All right, so that was actually, they were all the different scenarios I wanted to go through. It's a little bit kind of disconnected there, but just a number of different tips and stories and things like that. So is anybody questions or anything else they want to discuss? No, everyone's here. Yep, Thomas.
Any plans of open sourcing server-side Fiddler? Well, actually these, so this demo app here complete with the configurator and the server-side Fiddler and everything is at hg.tath.am slash somewhere.
Yeah, DevOps hooks demos. Okay, it must be a private repository. So I'll expose that. So that has the code we've been looking at today.
So that's that if anybody wants to download it. I'll make sure that that's open after the talk. It's horrible. Demo quality code shows how something works. Don't copy and paste it. Or if you do, use it to help you diagnose why your production just crashed and died. The implementation of what it sends over the wire is right
and it doesn't have any of the signing stuff in there for the config approaches. I would like to, I don't know, write a blog post more so than probably do an open source library of how we wired all that together because I keep redoing it on every project now.
Yep, so the intermittent performance issues is what we had here where, because this only happened every five minutes. So the first thing I found that is just so valuable, I was used to just jump straight into all the detail of saying give me every log.

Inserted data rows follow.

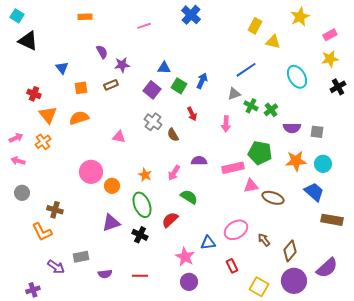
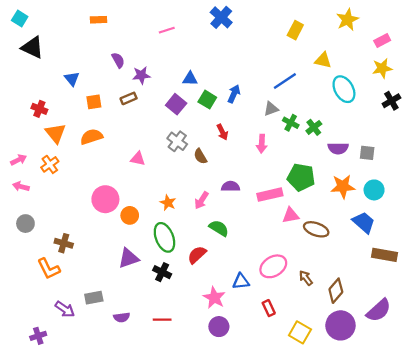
yellow triangle: (273, 42) -> (323, 60), moved

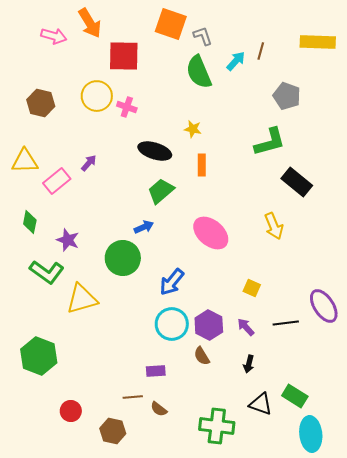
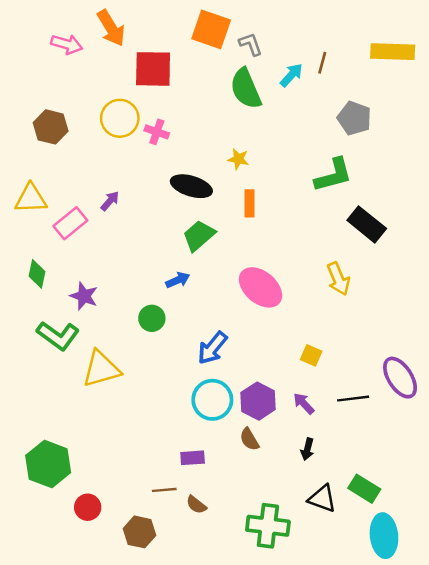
green circle: (123, 258) -> (152, 318), size x0.6
green hexagon: (39, 356) -> (48, 464), moved

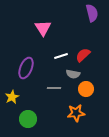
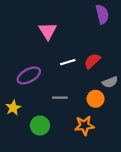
purple ellipse: (26, 68) -> (29, 75), turned 40
gray semicircle: (73, 74) -> (110, 82), moved, turned -32
green circle: (28, 119) -> (40, 125), moved

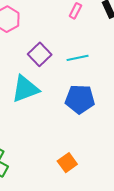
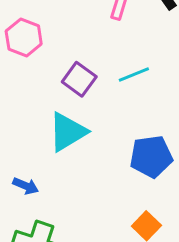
blue pentagon: (80, 99) -> (151, 157), moved

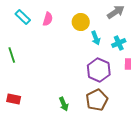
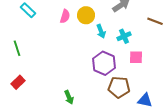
pink semicircle: (48, 19) -> (65, 16), moved
red rectangle: (14, 99) -> (18, 82), moved, turned -56
brown pentagon: (97, 100) -> (119, 87), moved, turned 30

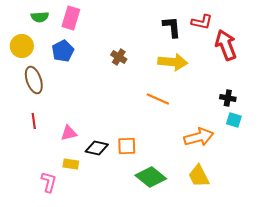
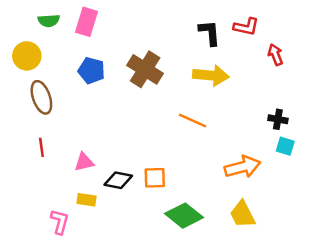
red arrow: (226, 45) -> (275, 55), size x0.6
blue pentagon: (63, 51) -> (91, 71), moved, turned -30
brown cross: (119, 57) -> (145, 69), size x1.8

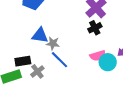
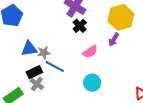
black rectangle: (23, 61) -> (34, 72), moved
cyan circle: (108, 62) -> (92, 83), moved

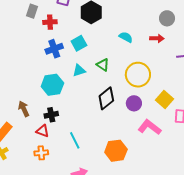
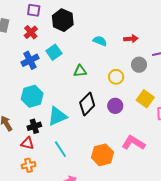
gray circle: (167, 18) -> (139, 65), moved
red cross: (50, 22) -> (31, 32), moved, turned -32
green triangle: (103, 65) -> (80, 71), turned -32
cyan triangle: (79, 70) -> (57, 116), moved, size x1.5
yellow circle: (138, 75) -> (116, 77), size x0.6
pink L-shape: (150, 127) -> (133, 143), moved

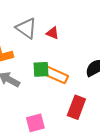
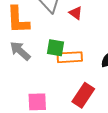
orange rectangle: (56, 75) -> (70, 57), turned -40

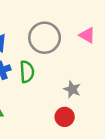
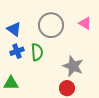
gray star: (72, 89) -> (73, 66), size x1.5

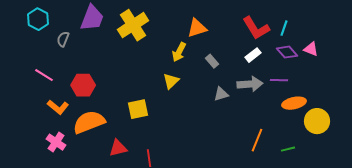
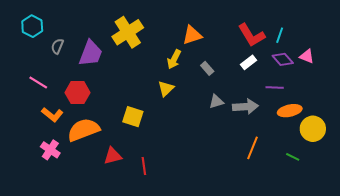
purple trapezoid: (92, 18) -> (91, 53), moved
gray arrow: (250, 84) -> (245, 107), moved
yellow square: (138, 109) -> (133, 117), turned 30
green line: (288, 149) -> (293, 157), moved, turned 40

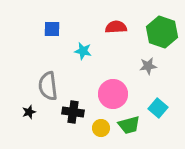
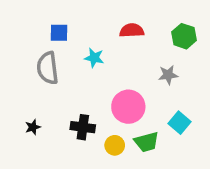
green hexagon: (162, 32) -> (184, 36), size x0.7
gray semicircle: (48, 86) -> (48, 68), moved

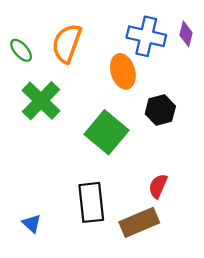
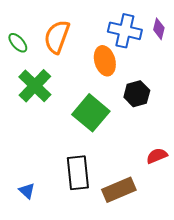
red semicircle: (158, 186) -> (157, 156), moved, turned 45

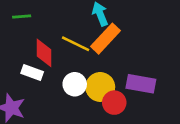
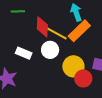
red diamond: (44, 53) -> (42, 27), moved
white circle: (75, 84) -> (50, 50), moved

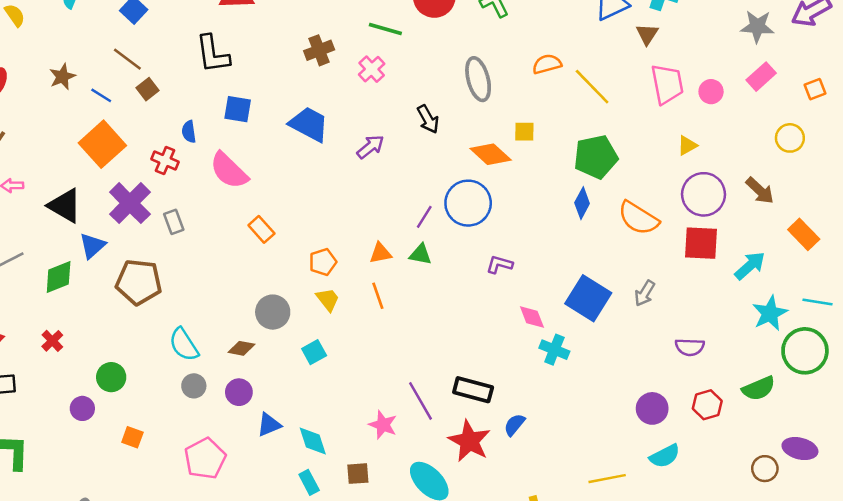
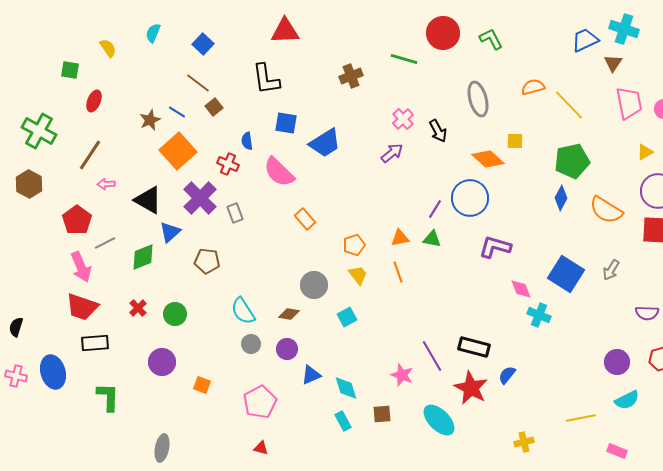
pink cross: (372, 69) -> (403, 119), moved
brown star: (62, 77) -> (150, 120), moved
blue trapezoid: (309, 124) -> (325, 143), moved, turned 120
purple L-shape: (499, 264) -> (495, 247), size x1.5
brown pentagon: (139, 282) -> (207, 261), size x0.7
green circle: (111, 377) -> (175, 314), moved
purple circle: (82, 408) -> (162, 362), size x1.4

I want to know what method's running and whatever. But I actually find that rather useless now as a starting point. And the first thing I actually do is just get a histogram over time of your response times. Because then with this issue, what we saw was that. And we could actually then kind of note and go, that there is a five minute cycle. And as soon as we identified five minutes,
we went, you know what, it has to do with the search indexes. And as soon as the network guy went and saw that, he went, you know what, that's TCP. And at that point, it's fairly specific. We only had one TCP related search thing. That would have saved me four weeks if I'd started at that diagram. So getting into there and just looking for the, there has to be a pattern to it.
If not, if you're in iOS 7, it's got the failed request tracing stuff is really good. You can actually go and set a threshold in there of saying if this page takes longer than three seconds to render, go and just dump all the information about it. And that'll tell you exactly which modules are loaded and everything, where it's at in the pipeline. So you'd at least be able to tell
is it in the request processing or is it in a pre-module or a post-module or something? And then after that, you basically get into, one of the things we did try and do on this when we had this problem but we weren't very effective in making it happen was actually having a script that monitored our performance and as soon as it got slow in one of these periods,
it took a snapshot every 30 seconds with win-debug. That had a production impact because we'd lock up the worker process while we wrote the dump to disk except we had a production impact anyway and that the site was slow. That's why the script was triggering. But when we were doing that, after the fact, we were able to find all the relevant information
back in those dumps but we just drowned ourselves in information unfortunately. Cool, okay, thanks for coming along. You did it. Thank you.